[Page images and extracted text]
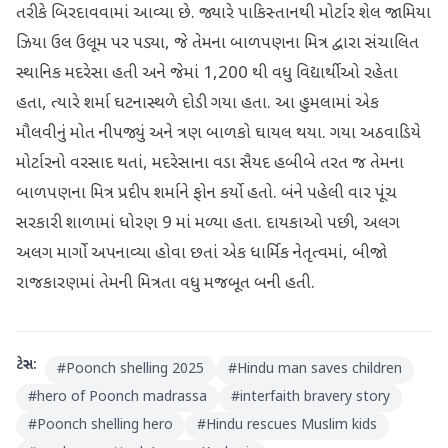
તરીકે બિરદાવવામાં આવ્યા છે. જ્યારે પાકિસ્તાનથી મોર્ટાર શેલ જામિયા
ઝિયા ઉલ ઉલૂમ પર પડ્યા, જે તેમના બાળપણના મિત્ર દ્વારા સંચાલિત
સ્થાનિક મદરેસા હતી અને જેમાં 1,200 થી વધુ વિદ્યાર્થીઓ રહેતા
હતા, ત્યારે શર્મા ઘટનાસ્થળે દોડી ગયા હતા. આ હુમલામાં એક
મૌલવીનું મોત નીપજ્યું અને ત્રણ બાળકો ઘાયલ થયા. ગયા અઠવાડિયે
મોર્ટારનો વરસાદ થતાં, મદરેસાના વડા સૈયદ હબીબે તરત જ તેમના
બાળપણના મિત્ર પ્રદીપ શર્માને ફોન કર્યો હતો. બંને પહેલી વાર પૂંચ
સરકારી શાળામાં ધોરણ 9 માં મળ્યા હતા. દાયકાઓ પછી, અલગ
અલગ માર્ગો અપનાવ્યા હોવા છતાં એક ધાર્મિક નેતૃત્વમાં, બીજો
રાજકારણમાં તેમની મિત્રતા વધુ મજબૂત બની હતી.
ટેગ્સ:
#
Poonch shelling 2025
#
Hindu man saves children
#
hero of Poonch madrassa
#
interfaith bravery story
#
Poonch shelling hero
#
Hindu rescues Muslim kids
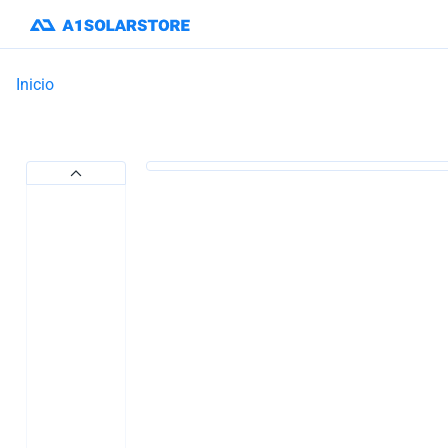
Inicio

* * *

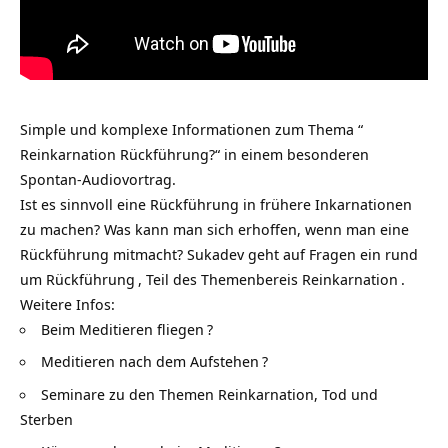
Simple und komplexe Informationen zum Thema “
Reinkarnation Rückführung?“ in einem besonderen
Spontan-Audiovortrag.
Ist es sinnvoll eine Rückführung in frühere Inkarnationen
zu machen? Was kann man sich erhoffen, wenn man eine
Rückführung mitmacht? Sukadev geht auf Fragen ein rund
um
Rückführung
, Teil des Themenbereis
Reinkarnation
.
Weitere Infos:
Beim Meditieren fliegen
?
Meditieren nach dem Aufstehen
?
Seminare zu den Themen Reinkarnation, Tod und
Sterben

### WHAT IS EXPECTED
From the records above, reproduce exactly the lines from the one with "મૌલવીનું મોત નીપજ્યું" to the one with "સરકારી શાળામાં ધોરણ", both included, and no others.

### ANSWER TO THE PROBLEM
મૌલવીનું મોત નીપજ્યું અને ત્રણ બાળકો ઘાયલ થયા. ગયા અઠવાડિયે
મોર્ટારનો વરસાદ થતાં, મદરેસાના વડા સૈયદ હબીબે તરત જ તેમના
બાળપણના મિત્ર પ્રદીપ શર્માને ફોન કર્યો હતો. બંને પહેલી વાર પૂંચ
સરકારી શાળામાં ધોરણ 9 માં મળ્યા હતા. દાયકાઓ પછી, અલગ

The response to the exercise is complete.